The San Francisco Office sent this draft complaint to Lawless, she signed it, and the complaint was filed on November 1, 1993.

4. The San Francisco Office's Investigation

In early November 1993, the San Francisco Office sent letters to White, Deringer, and Graham. The office enclosed HRI's complaint and stated that the plaintiffs could file an answer within ten days. HUD, the letters stated, would "commence an investigation of  [**10]  this complaint, and simultaneously encourage all parties involved to conciliate the matter." If conciliation failed and HUD's investigation produced "evidence to substantiate a finding that there is reasonable cause to believe that you have engaged in an unlawful discriminatory housing practice," HUD would issue a charge against them, at which point they would be exposed to certain penalties - including damages as great as $ 100,000 - and could elect to have their case heard by an administrative law judge or referred for trial in U.S. District Court.  The plaintiffs filed answers to the complaint on November 12.

Defendant Smith assigned the complaint to defendant Lee to investigate and defendant Zurowski to conciliate. On December 17, 1993, Lawless sent Zurowski a "Proposal for Conciliation" containing the following settlement terms:

1) That the above named respondents [White, Deringer, and Graham], and the Neighborhood Groups Opposing the Bel Air Conversion, cease all litigation against Resources for Community Development and the City of Berkeley regarding the development of the Bel Air Motel; and

2) That the above named respondents, and the Neighborhood Groups Opposing the Bel Air Conversion, cease publication of discriminatory statements (including articles in the CNA Newsletter) and fliers about the potential residents of the Bel Air project.

Zurowski relayed these proposed terms to the plaintiffs. According to a declaration by the attorney then representing the plaintiffs, David Bryden, Zurowski told him "that the proposed settlement was a good one because my clients had, in fact, engaged in discriminatory actions in violation of the Fair Housing Act - I recall him telling me that HUD had evidence of a flyer which demonstrated such a violation - and that I should  [**12]  be relieved that my clients would not also have to pay damages to the complainant."

[a lengthy review of other developments is omitted here]

On June 24, Bryden wrote a letter asserting that HUD's investigation was an effort to chill the plaintiffs' constitutional rights. He asked that the investigation be terminated. Smith drafted a letter in response, which defendant Gillespie signed on July 14. This letter stated that "numerous court opinions" had established HUD's jurisdiction over the case:

 The Department has jurisdiction over all claims under the federal Fair Housing Act concerning land use and zoning. This jurisdiction has been recognized uniformly to extend to allegations that individuals have engaged in speech advocating  [**16]  illegal acts, including discrimination against persons based on their physical or mental disabilities.

The Complainant in the above case alleged that your clients advocated the denial by the City of Berkeley of a use permit to a nonprofit housing developer for the conversion of the Bel Air Motel to a homeless shelter because, among other reasons, the residents of the project would be mentally disabled. Evidence was produced during the investigation that your clients wrote news articles which referenced the mental disability of the intended residents of the proposed project as a reason for denial of the project.

[Layout element annotations]
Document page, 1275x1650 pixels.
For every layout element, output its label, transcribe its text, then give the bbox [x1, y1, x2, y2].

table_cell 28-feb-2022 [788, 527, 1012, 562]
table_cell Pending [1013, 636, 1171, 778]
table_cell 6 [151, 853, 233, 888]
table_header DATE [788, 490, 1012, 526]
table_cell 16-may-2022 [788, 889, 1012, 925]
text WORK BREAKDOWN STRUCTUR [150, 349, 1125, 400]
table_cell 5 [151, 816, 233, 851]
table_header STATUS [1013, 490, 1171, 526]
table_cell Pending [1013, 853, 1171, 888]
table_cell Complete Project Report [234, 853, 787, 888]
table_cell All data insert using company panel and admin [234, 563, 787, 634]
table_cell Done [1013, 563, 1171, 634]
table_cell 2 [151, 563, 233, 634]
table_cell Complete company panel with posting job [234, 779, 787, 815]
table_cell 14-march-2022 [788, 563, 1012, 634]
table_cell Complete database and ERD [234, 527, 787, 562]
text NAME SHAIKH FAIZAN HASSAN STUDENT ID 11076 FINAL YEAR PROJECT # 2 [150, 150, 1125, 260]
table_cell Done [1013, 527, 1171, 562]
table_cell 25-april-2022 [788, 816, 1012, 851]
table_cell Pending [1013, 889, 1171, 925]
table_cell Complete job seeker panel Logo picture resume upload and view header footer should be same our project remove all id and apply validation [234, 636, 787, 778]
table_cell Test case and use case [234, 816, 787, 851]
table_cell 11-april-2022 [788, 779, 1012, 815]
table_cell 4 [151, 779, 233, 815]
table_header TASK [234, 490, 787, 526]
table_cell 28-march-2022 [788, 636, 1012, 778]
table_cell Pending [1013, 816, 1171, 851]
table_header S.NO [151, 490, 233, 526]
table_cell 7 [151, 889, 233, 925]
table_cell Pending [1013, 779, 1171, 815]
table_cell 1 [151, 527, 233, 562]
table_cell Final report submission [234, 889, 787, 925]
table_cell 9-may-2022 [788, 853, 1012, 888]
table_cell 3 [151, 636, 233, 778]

_GIVEN INSTRUCTION 1_: Name every person the excerpt on the San Francisco Office's investigation explicitly calls a defendant.
_GIVEN INSTRUCTION 2_: In the excerpt on the San Francisco Office's investigation, on what date did the plaintiffs file their answers to the complaint?
_GIVEN INSTRUCTION 3_: Carry on the excerpt on the San Francisco Office's investigation, picking up right after its final sentence.

_TASK ANSWER 1_: Smith, Lee, Zurowski, Gillespie

_TASK ANSWER 2_: November 12

_TASK ANSWER 3_:
The letter further stated that HRI had suffered an injury sufficient to establish its standing to pursue relief under the Fair Housing Act because its director, Lawless, "devoted time and resources to advocating on behalf of the developer of the Bel Air project, in opposition to your clients."

Lee submitted a draft of the final investigative report to Smith on June 17, 1994. After further revisions by Smith and review by Gillespie, the San Francisco Office adopted the report and, on July 11, sent it and the entire case file to HUD headquarters in Washington. The report  [**17]  concluded that the plaintiffs had violated the Fair Housing Act and that there was reasonable cause to take further enforcement action against them. On July 22, 1994, the San Francisco Examiner reported that defendant Phillips had said "that HUD's preliminary investigation had concluded the three residents [White, Deringer, and Graham] had broken the law, but that it would be up to HUD and Justice Department attorneys to decide whether to prosecute."

5. Disposition of HRI's Complaint

For approximately two weeks Sara Pratt, the director of HUD's Office of Investigations in Washington, reviewed HRI's complaint and the San Francisco Office's report and case file. Finding that the file contained "little if any" information on the state-court lawsuit filed by the plaintiffs' organization, Pratt asked the San Francisco Office to obtain documents and information regarding that action.  [*1225]  ... Pratt concluded:

At the time the complaint was filed, on November 1, 1993, the lawsuit presented material questions of fact and/or of law and was not clearly frivolous. Moreover, the state court decision in the case, entered in February 1994, indicated that the lawsuit was premised on a reasonable basis in fact or in law (that is, that it stated a violation of a local ordinance) and, but for the "good faith" exception contained in state law, would have constituted a successful legal claim. The respondents' actions in instituting and prosecuting a lawsuit are thus protected by the First Amendment.
Pratt also concluded that the plaintiffs' distribution of flyers and newsletters and lobbying of public officials were activities protected by the First Amendment and did not constitute a violation of the Fair Housing Act. HUD issued a "Determination of No Reasonable Cause" on August 16, 1994.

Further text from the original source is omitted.